Francis convened Catholic leaders from around the world for the four-day meeting to address the scandal that has ravaged the Church’s credibility in the United States – where it has paid billions of dollars in settlements – Ireland, Chile, Australia, and elsewhere over the last three decades.
His opening remarks appeared aimed at countering skepticism among victims who said the meeting looked like a public relations exercise.
“Faced with the scourge of sexual abuse committed by men of the Church against minors, I wanted to reach out to you,” Francis told the assembled bishops and heads of religious orders. He asked them to “listen to the cry of the little ones who are seeking justice”.
Francis, opening the conference of nearly 200 participants in a Vatican auditorium, added that victims deserve “concrete and efficient measures” and not mere condemnations.
Victims were mixed in their response, with some expressing cautious optimism and others saying it was too little, too late.
Cardinal Ruben Salazar Gomez of Bogota said the damage was home-grown, in large part because bishops had closeted themselves in a clerical mentality and some thought they could act with impunity.
“The first enemies are within us, among us bishops and priests and consecrated persons who have not lived up to our vocation. We have to recognize that the enemy is within,” he said.
The pope and the participants watched a video of five victims, most of whom wished to remain anonymous, telling painful stories of abuse and cover-up.
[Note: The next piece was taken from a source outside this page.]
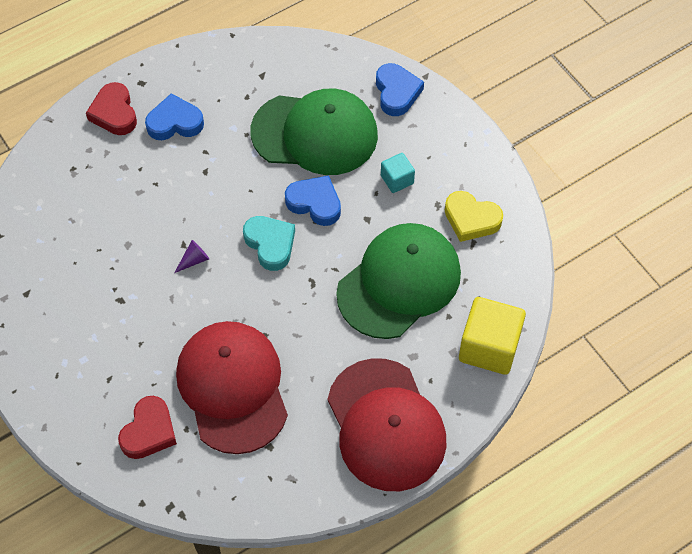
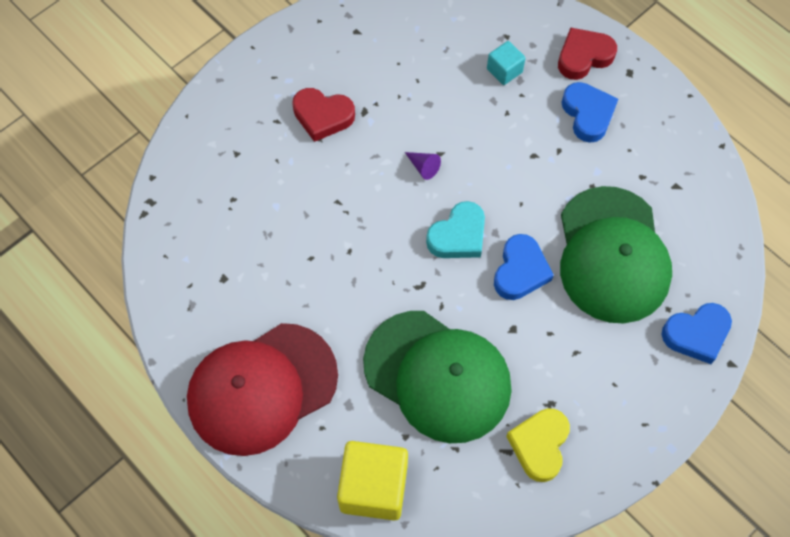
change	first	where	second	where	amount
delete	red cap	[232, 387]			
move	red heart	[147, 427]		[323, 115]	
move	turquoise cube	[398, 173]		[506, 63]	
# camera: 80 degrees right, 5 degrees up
“From the age of 15, I had sexual relations with a priest. This lasted for 13 years. I got pregnant three times and he made me have an abortion three times, quite simply because he did not want to use condoms or contraceptives,” a woman said.
“MURDERERS OF THE FAITH”
Juan Carlos Cruz, a Chilean, said on the video that when he reported abuse to religious authorities he was treated as a liar and an enemy of the Church.
“You are the physicians of the soul and yet, with rare exceptions, you have been transformed – in some cases – into murderers of the soul, into murderers of the faith. What a terrible contradiction,” he said.
Cardinal Luis Tagle of the Philippines broke into tears as he read a keynote speech that acknowledged: “Wounds have been inflicted by us, the bishops, on the victims”.
A list of 21 “reflection points” written by the pope was handed out. The first was that each diocese should have a “practical handbook” on steps to be taken when cases emerge.
They included actions such as informing civil authorities of substantial accusations in compliance with local law and making sure non-clerics are involved in Church investigations of abuse.
“Putting together a handbook after all this time is laughable,” said Peter Isely, who was abused by a priest as a boy and now heads the advocacy group Ending Clergy Abuse.
Most of the 21 points are already practiced in countries like the United States.
In Ireland, the sexual abuse scandal shattered the power of the Church which four decades ago dominated society. In the past four years, voters approved abortion and gay marriage, defying the Vatican.
In Chile, all of the country’s bishops offered their resignations to the pope last year over a widespread cover-up. Francis accepted seven of the resignations and dismissed two others from the priesthood.
A report by a grand jury in Pennsylvania last year revealed that priests had sexually abused about 1,000 people over seven decades in that U.S. state alone.
Before the conference started, some victims’ groups said the event was an attempt to cleanse the image of the 1.3 billion-member Church.
But Anne Barrett-Doyle of bishopaccountablity.org, which tracks abuse cases around the world, said she was pleasantly surprised by the pope’s opening remarks.
“They said this was going to just be a teaching session, but he is now talking about concrete measures. That’s good, but let’s see how it ends up,” she told Reuters.